### Task requirements
Please copy out the stretch of entries from the line containing "Is the value" through the end of the entries, leaving out the pictures.

### Source records
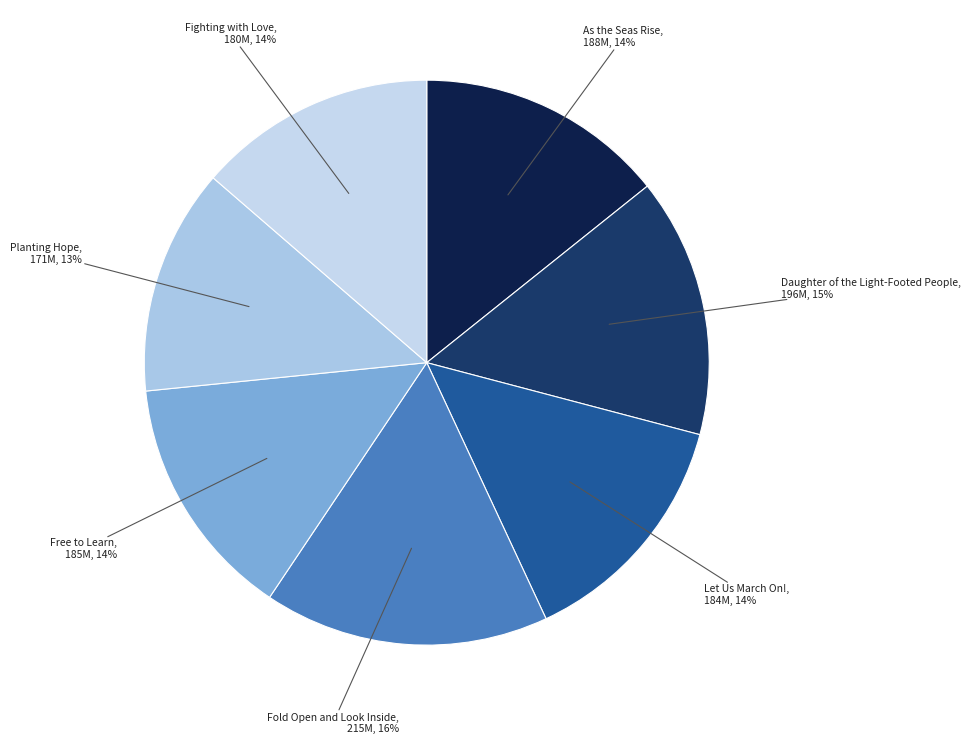

Is Fold Open and Look Inside the majority of the pie?

No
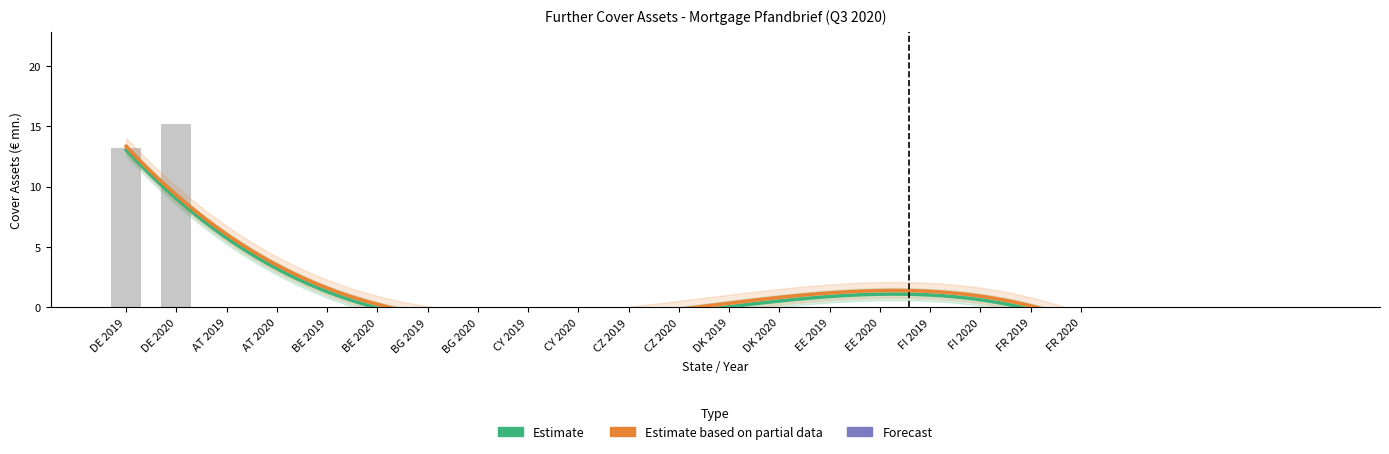

What is the maximum value shown in the chart?

15.2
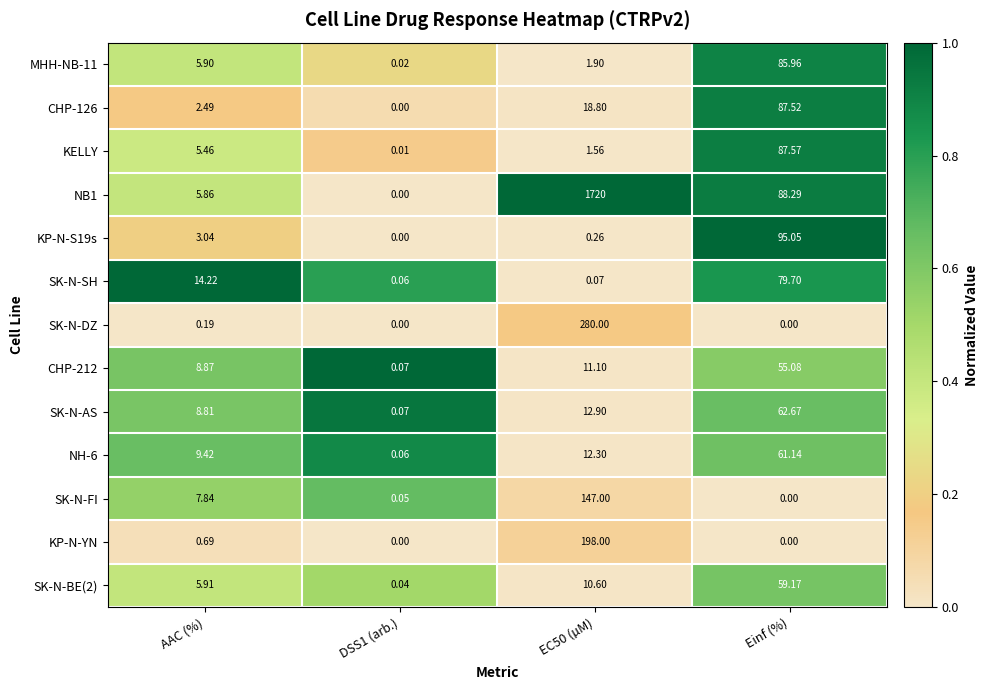

Is the value of CHP-212 at EC50 (µM) greater than the value of SK-N-DZ at AAC (%)?

Yes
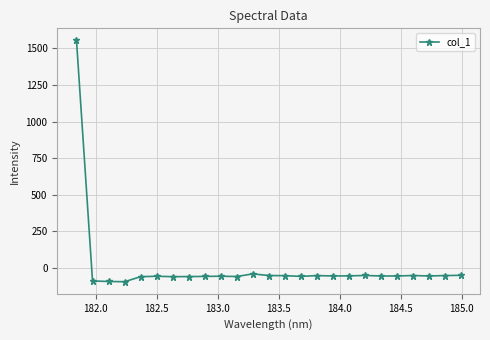

What is the difference between the maximum and minimum values?

1651.4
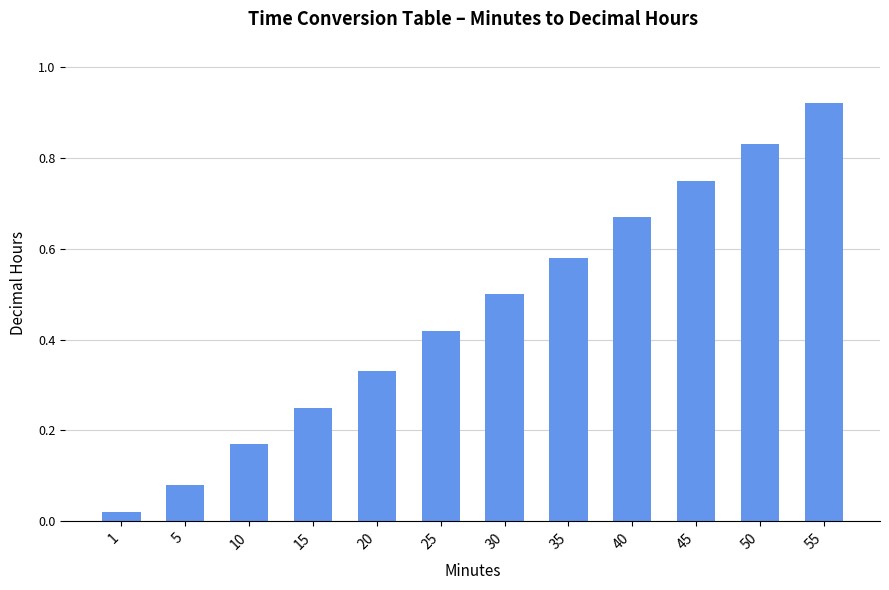

How many series are shown in this chart?

1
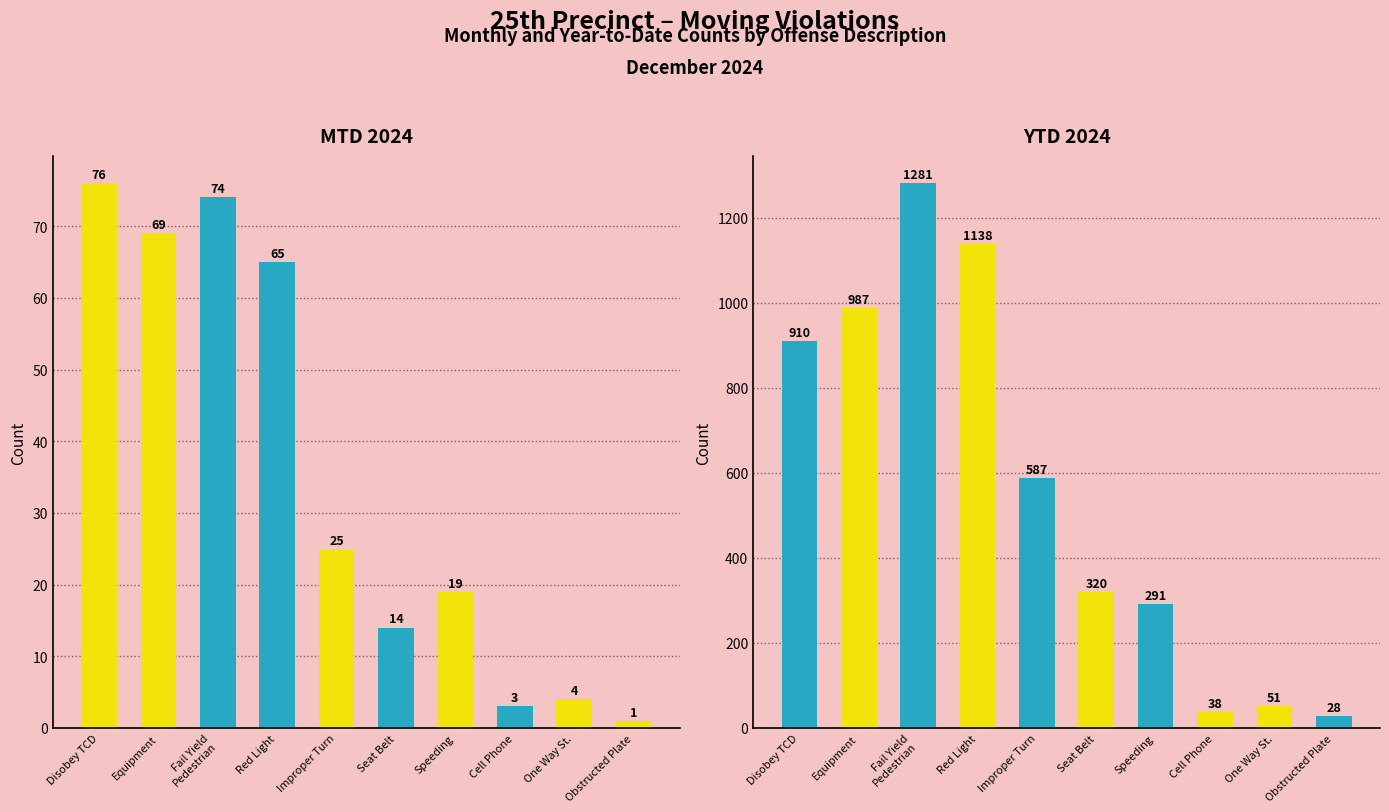

At which label is YTD 2024 closest to 654?

Improper Turn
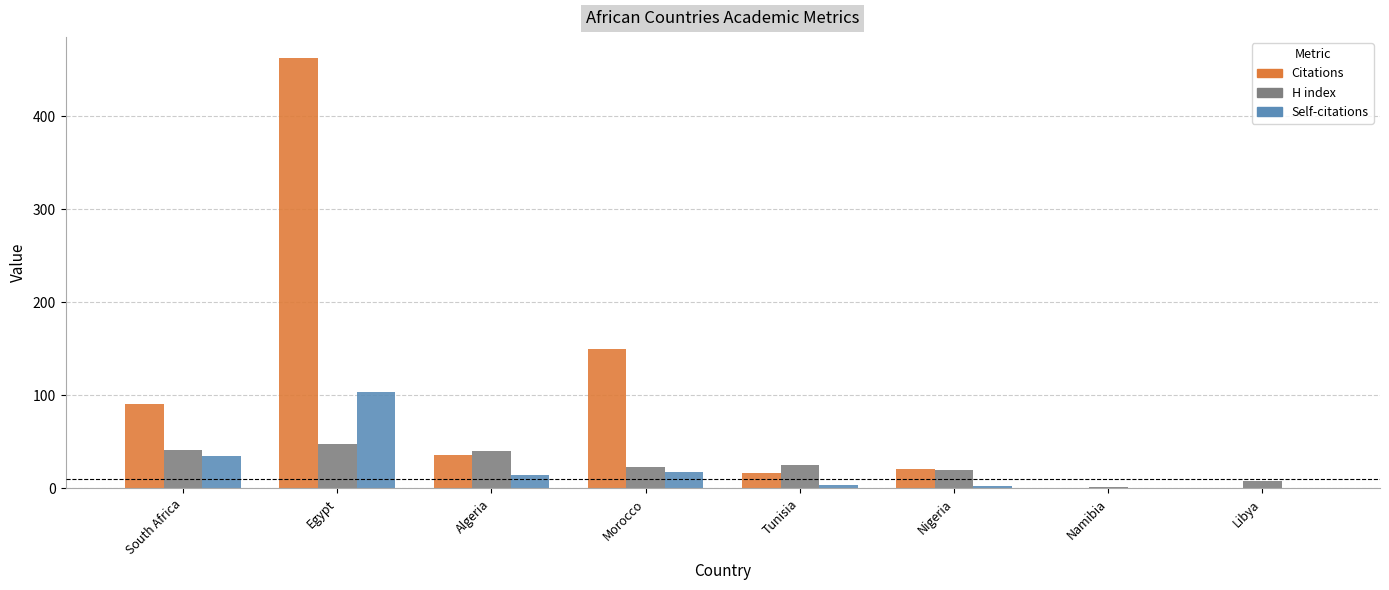

At which category is the sum across all series the highest?

Egypt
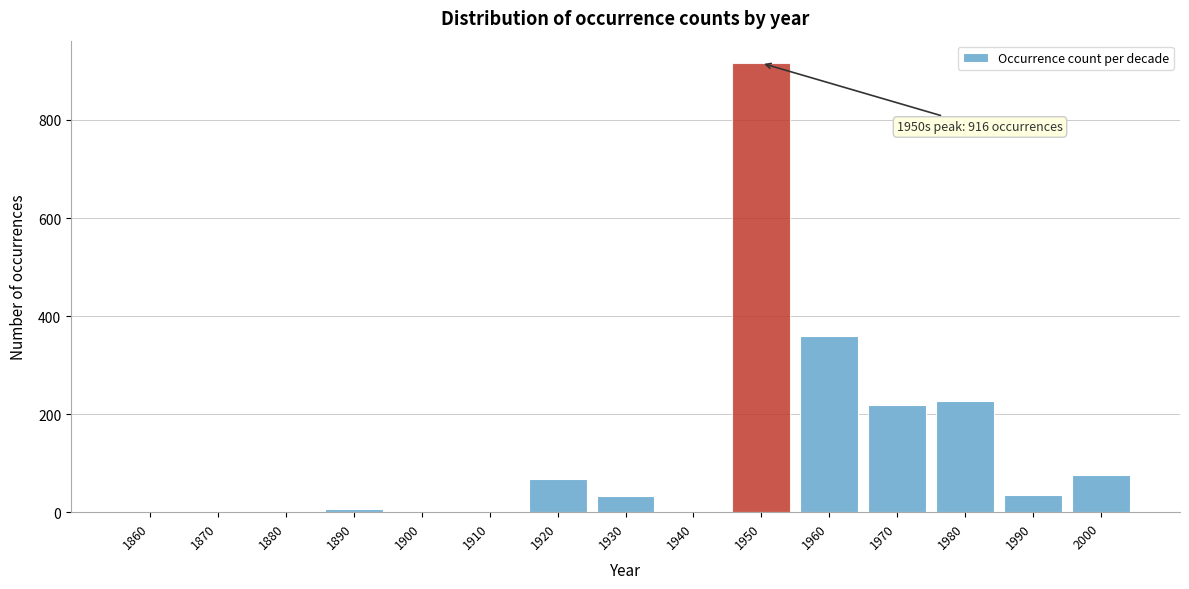

The value at 1960 is 206. True or false?

False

### Task output
Is the value of CHP-212 at EC50 (µM) greater than the value of SK-N-DZ at AAC (%)?

Yes

What is the difference between the maximum and minimum values?

1651.4

How many series are shown in this chart?

1

At which label is YTD 2024 closest to 654?

Improper Turn

At which category is the sum across all series the highest?

Egypt

The value at 1960 is 206. True or false?

False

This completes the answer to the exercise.